Function in c++ for finding if a word is prefix

Question

Let say i have some words AB, AAB, AA.

AB is not a prefix to AAB but AA is a prefix to AAB because if i just add B at the end of AA it will become AAB, which is not possible with AB.

So, is there any function in c++ (STL) so that i can determine of two words if one is prefix to the another ?

Thanks.

Answer 1

std::string full = "AAB", lookfor = "AA";
const bool isprefixmatch = (full.substr(0,lookfor.lenght())==lookfor);

Answer 2

Use the find method of a string. Check if the index it returns is at the beginning of the string.

Answer 3

std::string full = "AAB", pre= "AA";
bool prefixed = full.find( pre ) == 0;

or what about:

bool prefixed =  full.compare( 0, pre.size(), pre ) == 0;

Answer 4

http://www.cplusplus.com/reference/string/string/ is a good place to look through for stuff like this. Take 10 minutes to familiarise yourself with these functions, becuase most of them are very useful.

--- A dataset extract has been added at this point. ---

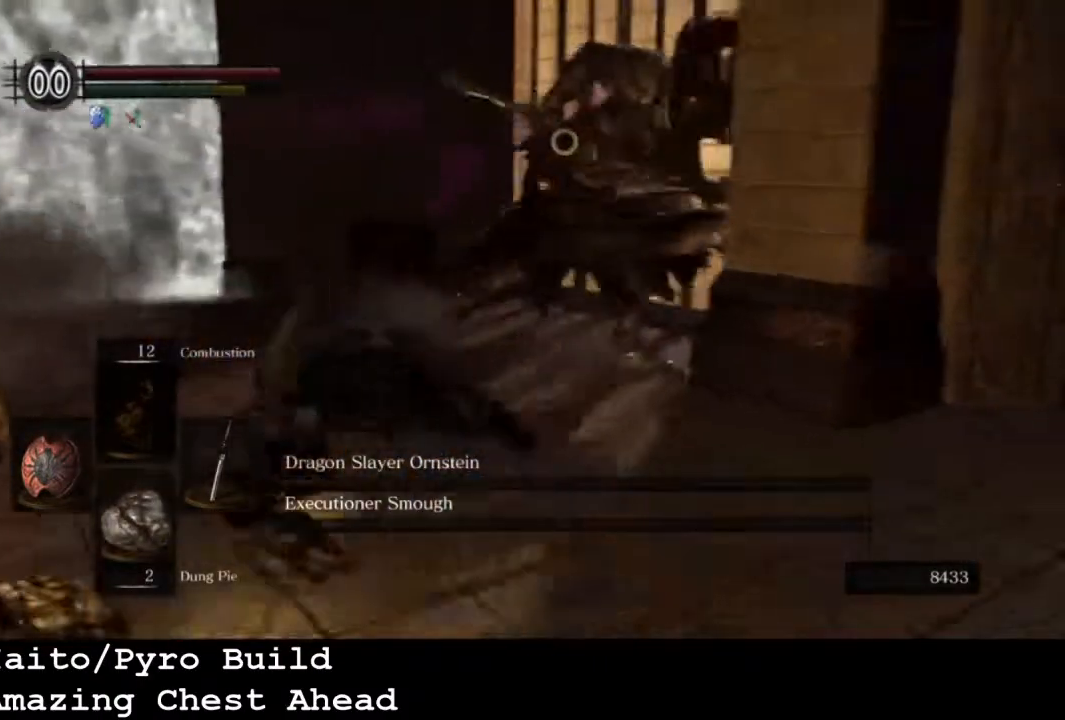
{"buttons": [], "left_stick": "up", "right_stick": "center", "events": [[200, "DPAD_DOWN", "down"], [300, "DPAD_DOWN", "up"], [367, "L1", "up"], [467, "left_stick", "up"]]}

You can use find to find the text anywhere in the other string, but find_first_of could be more appropriate (and compare against the suffix). Otherwise to find the suffix, find_last_of would be appropriate.

Answer 5

template<class C, class T, class A>
bool starts_with(std::basic_string<C,T,A> const& haystack,
                 std::basic_string<C,T,A> const& needle)
{
  return needle.length() <= haystack.length() &&
    std::equal(needle.begin(), needle.end(), haystack.begin());
}

Note that the length check is not premature optimization, it is required to meet std::equal's precondition.

Answer 6

The real answer to your problem, i think, is using a prefix tree. The accepted answers algorithm will do the job, but you would have to check your prefix-wouldbe word to every other in your word set which is linear in time. Do that for all the words (say you wanna get all the words that are prefixes to other words) and you have O(n^2) complexity on your hands. The simple check whether a word is a prefix to another is linear on the word's length.

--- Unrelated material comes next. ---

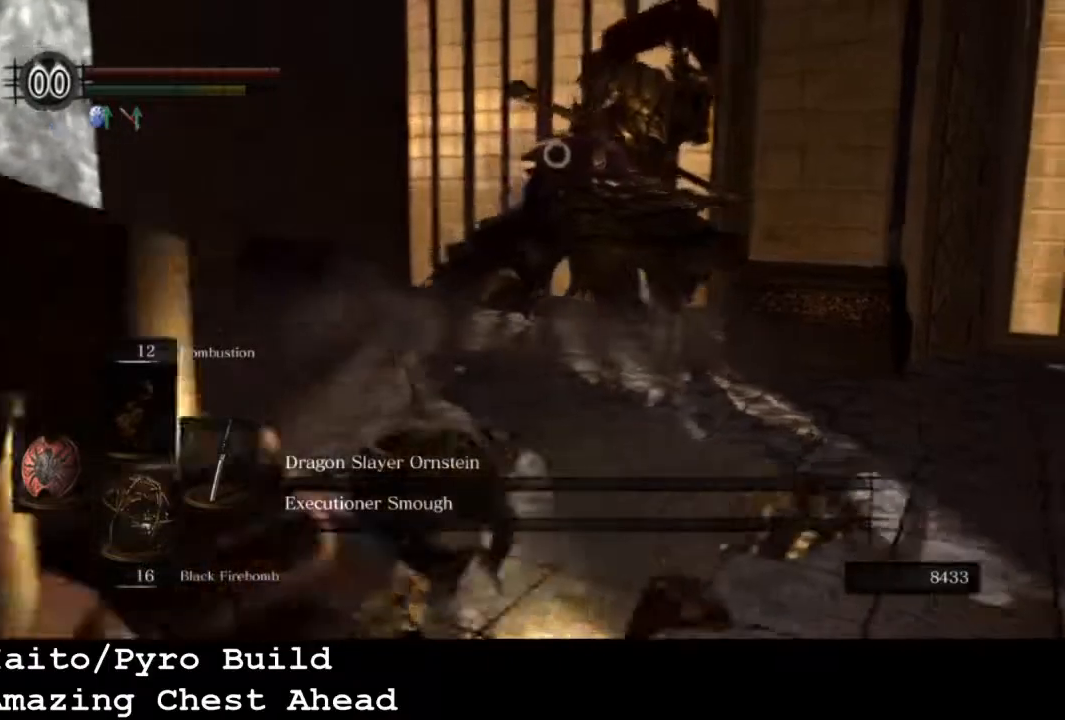
{"buttons": [], "left_stick": "up", "right_stick": "center", "events": [[333, "SQUARE", "down"], [433, "SQUARE", "up"]]}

Using a prefix tree will answer your first question in logarithmic time and the second - in linear. Checking if a word is a prefix is just a stroll down from the root up until you find the word in the tree and the last node is not a leaf (meaning a longer word extending it exists) - limited by the height of the tree. Traversing the tree, on the other hand, and writing down the current word on each step for which the last node is not a leaf would yield a list of all prefix words. The tree traversal is done in linear time as you will visit each node only once.

Answer 7

This answer works with C and C++ and doesn't require STL.

// test if string2 a prefix of string1
// inputs must be non NULL
// returns TRUE if string2 is a prefix, otherwise FALSE

int isAPrefix(const char *string1,
              const char *string2)
{
    return (strncmp(string1, string2, strlen(string2)) == 0);
}

Answer 8

If you're already dependent on Boost, there's boost::algorithm::starts_with.

int main()
{
    std::cout << boost::algorithm::starts_with("abba", "ab"); // true
    std::cout << boost::algorithm::starts_with("abba", "ba"); // false
    return 0;
}

Whenever you find std::string is lacking a string manipulation method you need, check out the Boost String Algorithms library.